I've been following the conversation that started with Jonathan
Nilsson's:
> We've had some strange file corruption and missing data issues with
> Microsoft Excel 2010 on a Windows 7 OpenAFS 1.5.78 client.
>
> 1) A user creates an Excel file on their local drive, then copies it
> to an AFS RW mount point (via mapped network drive).
> 2) several clients read the file (no changes made)
> 3) at some point the file is no longer able to be opened, or it opens
> but warns of corruption and missing data
>
> When I recover the file from the backup on the day of the file's
> modification timestamp, the restored file is fine. Curiously, the
> restored file appears identical to the corrupted file: the file size (bytes)
> and timestamp are identical.

We've experienced corruption that sounds very similar at our site.
The volume with collaborative excel usage was migrated to a 1.6.0
server sometime between 11/10 and 11/23, then back to 1.4.12.1 on
12/9. Corrupt excel files were discovered starting 11/30, most
recently 12/19.

I was at first baffled by a recent example: a corrupt file with a
timestamp (mtime) of 11/8 - days before the earliest that the volume
could have been migrated to 1.6.0.  Then I reread the above report
more closely, and realized that if the corruption was happening in
step 2), then perhaps no writes need to be sent by the client for
corruption to happen, so mtimes might be irrelevant.

Jonathan, or others who experienced this bug -- have you seen corrupt
excel files with modification times from before when a volume was
served by 1.6.0?

jaltman,Derrick -- is my above reconstruction plausible?

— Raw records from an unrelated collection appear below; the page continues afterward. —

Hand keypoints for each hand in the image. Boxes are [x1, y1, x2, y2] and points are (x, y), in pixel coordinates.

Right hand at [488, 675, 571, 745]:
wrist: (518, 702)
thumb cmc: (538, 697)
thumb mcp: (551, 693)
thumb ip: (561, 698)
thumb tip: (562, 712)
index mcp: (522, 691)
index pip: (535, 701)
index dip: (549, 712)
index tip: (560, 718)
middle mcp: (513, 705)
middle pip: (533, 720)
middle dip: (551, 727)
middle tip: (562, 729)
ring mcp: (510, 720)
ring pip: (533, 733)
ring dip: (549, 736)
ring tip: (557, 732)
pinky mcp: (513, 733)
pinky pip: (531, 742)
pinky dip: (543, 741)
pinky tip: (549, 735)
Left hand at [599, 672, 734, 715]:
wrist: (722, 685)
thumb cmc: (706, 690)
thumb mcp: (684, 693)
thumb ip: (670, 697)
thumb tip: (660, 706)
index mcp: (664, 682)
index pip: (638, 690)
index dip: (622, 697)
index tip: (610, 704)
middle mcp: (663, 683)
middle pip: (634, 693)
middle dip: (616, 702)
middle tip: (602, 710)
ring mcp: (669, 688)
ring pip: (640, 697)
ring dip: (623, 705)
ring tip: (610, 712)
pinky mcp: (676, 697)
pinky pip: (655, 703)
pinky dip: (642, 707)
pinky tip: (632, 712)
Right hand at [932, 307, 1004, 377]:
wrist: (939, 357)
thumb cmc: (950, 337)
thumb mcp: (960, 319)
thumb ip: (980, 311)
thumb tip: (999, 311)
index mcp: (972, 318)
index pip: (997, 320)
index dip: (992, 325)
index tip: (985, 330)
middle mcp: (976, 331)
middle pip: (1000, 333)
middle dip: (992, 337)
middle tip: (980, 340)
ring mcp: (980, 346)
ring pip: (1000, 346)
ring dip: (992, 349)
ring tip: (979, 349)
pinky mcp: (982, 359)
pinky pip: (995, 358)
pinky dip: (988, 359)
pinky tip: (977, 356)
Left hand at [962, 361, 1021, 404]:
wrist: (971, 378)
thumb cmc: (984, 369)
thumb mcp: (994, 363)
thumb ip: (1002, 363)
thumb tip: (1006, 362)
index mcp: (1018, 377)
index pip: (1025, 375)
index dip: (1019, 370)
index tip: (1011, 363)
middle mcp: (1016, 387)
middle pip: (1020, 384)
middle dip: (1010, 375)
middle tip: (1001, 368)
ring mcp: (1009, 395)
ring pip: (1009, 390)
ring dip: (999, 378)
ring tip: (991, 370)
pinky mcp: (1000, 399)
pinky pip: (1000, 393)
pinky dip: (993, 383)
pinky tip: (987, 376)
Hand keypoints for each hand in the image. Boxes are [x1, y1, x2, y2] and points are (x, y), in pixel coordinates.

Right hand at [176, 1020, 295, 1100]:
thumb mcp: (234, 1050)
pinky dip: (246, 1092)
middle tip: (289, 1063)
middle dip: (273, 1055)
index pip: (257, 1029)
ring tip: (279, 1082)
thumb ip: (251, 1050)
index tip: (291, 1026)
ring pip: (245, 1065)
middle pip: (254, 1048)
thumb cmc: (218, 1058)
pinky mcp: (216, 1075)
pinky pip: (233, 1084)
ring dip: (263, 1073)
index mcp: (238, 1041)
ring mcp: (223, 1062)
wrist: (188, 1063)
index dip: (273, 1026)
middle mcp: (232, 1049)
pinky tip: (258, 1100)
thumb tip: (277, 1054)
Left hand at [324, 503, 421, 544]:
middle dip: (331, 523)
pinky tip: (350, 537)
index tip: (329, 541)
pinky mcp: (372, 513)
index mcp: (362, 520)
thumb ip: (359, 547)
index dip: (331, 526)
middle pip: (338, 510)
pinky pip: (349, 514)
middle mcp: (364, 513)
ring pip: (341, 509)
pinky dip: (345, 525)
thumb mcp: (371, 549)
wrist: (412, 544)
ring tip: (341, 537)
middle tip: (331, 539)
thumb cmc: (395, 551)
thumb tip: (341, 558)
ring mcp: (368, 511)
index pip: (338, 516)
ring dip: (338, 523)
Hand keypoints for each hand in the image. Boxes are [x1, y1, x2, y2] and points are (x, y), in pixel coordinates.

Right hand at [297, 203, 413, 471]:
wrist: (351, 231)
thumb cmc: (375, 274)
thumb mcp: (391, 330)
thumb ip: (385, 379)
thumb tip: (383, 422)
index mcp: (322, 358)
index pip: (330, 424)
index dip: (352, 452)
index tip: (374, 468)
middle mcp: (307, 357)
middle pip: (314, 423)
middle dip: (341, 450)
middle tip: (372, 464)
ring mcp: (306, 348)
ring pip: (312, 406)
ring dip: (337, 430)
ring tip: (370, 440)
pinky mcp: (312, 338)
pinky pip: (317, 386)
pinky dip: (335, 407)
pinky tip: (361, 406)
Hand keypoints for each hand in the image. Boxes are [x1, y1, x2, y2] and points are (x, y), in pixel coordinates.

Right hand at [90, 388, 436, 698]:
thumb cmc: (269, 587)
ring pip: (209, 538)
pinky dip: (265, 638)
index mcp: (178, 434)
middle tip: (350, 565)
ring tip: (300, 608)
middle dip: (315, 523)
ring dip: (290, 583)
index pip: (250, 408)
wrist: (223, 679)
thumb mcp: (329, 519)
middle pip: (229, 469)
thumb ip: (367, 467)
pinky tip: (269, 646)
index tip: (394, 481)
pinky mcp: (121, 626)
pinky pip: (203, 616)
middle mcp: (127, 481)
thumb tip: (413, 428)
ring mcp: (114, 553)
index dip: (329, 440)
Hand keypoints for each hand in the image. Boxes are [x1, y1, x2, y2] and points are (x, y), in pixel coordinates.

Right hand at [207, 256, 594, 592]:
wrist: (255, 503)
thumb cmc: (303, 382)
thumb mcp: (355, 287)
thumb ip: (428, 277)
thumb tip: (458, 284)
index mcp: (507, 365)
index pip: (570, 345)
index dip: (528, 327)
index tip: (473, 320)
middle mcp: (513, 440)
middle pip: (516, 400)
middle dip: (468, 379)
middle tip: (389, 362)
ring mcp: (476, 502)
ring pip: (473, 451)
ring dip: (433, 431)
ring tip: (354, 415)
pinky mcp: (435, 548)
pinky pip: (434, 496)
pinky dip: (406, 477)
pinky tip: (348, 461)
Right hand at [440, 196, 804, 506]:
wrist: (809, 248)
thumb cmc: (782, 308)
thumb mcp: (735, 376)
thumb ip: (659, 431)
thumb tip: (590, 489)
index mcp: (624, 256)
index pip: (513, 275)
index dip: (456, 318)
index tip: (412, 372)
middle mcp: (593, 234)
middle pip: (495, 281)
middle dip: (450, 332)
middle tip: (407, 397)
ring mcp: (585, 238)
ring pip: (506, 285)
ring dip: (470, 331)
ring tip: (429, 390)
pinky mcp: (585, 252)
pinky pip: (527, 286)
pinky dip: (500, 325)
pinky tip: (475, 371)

If not, I don't look forwarding to finding another explanation for 
"Excel could not open <FILENAME> because some content is
unreadable. Do you want to open and repair this workbook?"
followed by
"The workbook cannot be opened or repaired by Microsoft Excel because
it is corrupt."
:-(

thanks!
-arthur prokosch
system administrator
MIT Computer Science and Artificial Intelligence Lab.